Natalia Sergheev

Natalia Sergheev
“I don't regret that I chose the SAJ instead of a master's degree in journalism. And here's why ...”

She is one of the graduates who came to the SAJ knowing exactly what her future should look like. It was happening in the spring of 2013, when, after she took her license degree in journalism, she felt the need for practical training, very necessary for a beginner journalist. Between a master’s degree and courses at the School of Advanced Journalism she chose the latter. She submitted the application, and in September 2013 she became one of the students of the eighth SAJ graduating class.

Today Natalia Sergheev is reporter for Radio Free Europe in Chisinau, and the year 2016 brought her one of the first trophies in her career – the first prize in the Youth category of ADAMI Media Prize 2016 contest, for the film “Generation of Emigration”, produced together with producer and cameraman Alex Blumberg within the “Simply” project of Radio Free Europe. The movie brings to the light the phenomenon of migration in Moldova, telling the story of three young men forced to abandon their poorly paid jobs at home and to go abroad in search of better living.

We asked Natalia to share with us her success story, but the young journalist came with a different “proposal” – to make a retrospective of the choice she made and highlight seven reasons why she decided to study at the School of Advanced Journalism. We invite you to see what they are.

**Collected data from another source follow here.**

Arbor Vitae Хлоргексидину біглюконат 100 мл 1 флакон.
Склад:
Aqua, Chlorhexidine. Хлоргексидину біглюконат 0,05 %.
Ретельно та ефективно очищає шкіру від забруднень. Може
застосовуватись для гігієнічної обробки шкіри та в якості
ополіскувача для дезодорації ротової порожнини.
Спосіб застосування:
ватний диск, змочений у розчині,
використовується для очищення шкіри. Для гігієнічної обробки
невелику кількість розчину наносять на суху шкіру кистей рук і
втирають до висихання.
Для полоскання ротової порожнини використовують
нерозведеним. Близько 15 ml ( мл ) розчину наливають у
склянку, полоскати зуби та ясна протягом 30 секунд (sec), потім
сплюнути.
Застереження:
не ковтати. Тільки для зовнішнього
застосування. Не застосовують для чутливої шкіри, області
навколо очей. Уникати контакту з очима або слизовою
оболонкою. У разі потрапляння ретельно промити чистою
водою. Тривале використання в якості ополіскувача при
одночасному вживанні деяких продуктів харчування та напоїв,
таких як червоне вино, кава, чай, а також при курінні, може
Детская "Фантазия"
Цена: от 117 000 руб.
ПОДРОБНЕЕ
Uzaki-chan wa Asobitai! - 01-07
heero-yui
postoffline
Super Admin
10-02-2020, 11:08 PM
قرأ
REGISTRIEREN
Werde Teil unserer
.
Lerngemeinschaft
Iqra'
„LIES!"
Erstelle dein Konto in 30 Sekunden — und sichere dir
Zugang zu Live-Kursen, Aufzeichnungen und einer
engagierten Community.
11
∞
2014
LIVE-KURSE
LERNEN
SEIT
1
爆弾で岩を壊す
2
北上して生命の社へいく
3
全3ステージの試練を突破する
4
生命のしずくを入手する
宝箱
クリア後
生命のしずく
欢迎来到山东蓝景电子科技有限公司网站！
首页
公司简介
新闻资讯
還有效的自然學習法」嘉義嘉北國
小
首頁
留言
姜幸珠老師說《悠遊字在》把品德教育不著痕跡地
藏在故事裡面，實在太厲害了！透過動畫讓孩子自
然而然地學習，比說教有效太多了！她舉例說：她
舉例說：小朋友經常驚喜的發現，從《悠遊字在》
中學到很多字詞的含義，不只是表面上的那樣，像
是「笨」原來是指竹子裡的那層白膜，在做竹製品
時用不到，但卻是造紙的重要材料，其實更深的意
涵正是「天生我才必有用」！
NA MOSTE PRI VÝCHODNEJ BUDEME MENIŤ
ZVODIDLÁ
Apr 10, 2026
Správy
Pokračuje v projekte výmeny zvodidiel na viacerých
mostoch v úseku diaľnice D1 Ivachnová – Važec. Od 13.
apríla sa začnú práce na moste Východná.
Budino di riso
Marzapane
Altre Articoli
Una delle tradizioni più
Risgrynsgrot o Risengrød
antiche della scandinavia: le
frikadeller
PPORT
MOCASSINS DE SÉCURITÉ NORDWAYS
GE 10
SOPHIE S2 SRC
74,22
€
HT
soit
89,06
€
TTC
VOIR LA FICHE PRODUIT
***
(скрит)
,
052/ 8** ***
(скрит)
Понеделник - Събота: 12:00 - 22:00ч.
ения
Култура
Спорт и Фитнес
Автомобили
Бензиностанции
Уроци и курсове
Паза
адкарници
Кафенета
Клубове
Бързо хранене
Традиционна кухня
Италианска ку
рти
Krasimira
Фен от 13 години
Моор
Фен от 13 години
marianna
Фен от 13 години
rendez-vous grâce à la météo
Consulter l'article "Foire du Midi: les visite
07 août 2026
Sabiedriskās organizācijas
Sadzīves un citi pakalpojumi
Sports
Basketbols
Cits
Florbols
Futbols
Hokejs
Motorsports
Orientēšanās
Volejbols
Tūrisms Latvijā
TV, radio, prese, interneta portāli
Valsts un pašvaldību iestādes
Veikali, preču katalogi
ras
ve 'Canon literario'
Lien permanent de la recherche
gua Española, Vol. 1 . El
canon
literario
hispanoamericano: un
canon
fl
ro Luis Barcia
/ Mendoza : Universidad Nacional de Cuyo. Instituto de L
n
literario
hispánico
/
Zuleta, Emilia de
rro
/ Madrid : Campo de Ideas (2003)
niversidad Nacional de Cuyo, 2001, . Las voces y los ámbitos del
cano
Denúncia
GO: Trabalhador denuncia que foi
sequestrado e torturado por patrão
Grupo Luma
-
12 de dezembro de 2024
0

  1. SAJ trainers are potential employers. I even got to work next to my ex-teacher (and current teacher, in fact, because I keep learning from him), Vasile Botnaru. The fact that instead of submitting a CV you can write on Facebook to a manager, who knows that he taught you, is a valuable advantage in the labor market.
  2. Teachers are not even “teachers” in the classical sense of the word. I call them so because of “academic” habits. They are, in fact, trainers, and with some of them you will go out for a beer. Some might even become your mentors, if you are lucky. Of course this can happen at the university, too, but in a university lecture hall there is, however, a different dynamic of authority. Someone always is in the front and someone always listens...
  3. While you learn journalism, you already in a way work in an editorial office. The number of students in a graduating class is extremely small compared to a group at university – about 13-15 people. It is how many people work in some editorial offices. It teaches you to work in a team, which is not as easy as it sounds.
  4. You find yourself in a space where the majority of your colleagues really want to do journalism in the future. My words might seem strange, but when most of your university colleagues see themselves working in other areas, it is difficult to assess your own abilities, and especially the progress that you make. The stronger the people you work with, the stronger you get.
  5. You will do fieldwork. In rain, wind or frost. My belief is that, without trying fieldwork, it is quite hard to become a journalist, even though you might have a master’s, doctor’s or any other academic degree. And the sooner you do it, the better. But it is an opinion; I have nothing to compare it with.
  6. You will live in a pace similar to that of an editorial office. Deadlines over deadlines, day after day ... Yes, it is a good idea to invest a lot of time in a material (or in a master’s thesis), as it results in the best works. The truth is, however, that in reality you will rarely have such opportunities. In the little time I was given for a material, I often did mediocre articles. The problem is that there is always too little time, even when you work “officially”. I start thinking that your entire life you actually have to work just to improve, little by little, this level of “mediocre”. Unless you leave this field of work.
  7. If you are very lucky, you will find real friends. During studies, whatever they are, you have the chance to make strong friendships. But getting a master’s degree, I think, is a largely solitary job ... Instead, at the School of Advanced Journalism the curriculum is made in such a way that teamwork becomes daily routine. With someone (because you’re afraid to go alone) you go to Tiraspol to make a report, with someone else you do a newspaper layout until late at night, other colleagues defend your final academic work in front of teachers, who a few minutes ago tore it to pieces... At the SAJ you have a lot of experiences that show you what you and the people you study with are made of. In my graduating class, these links have not been lost after graduation or change of fields of work. And it is probably the main reason why I am glad that I chose the SAJ instead of a master’s degree.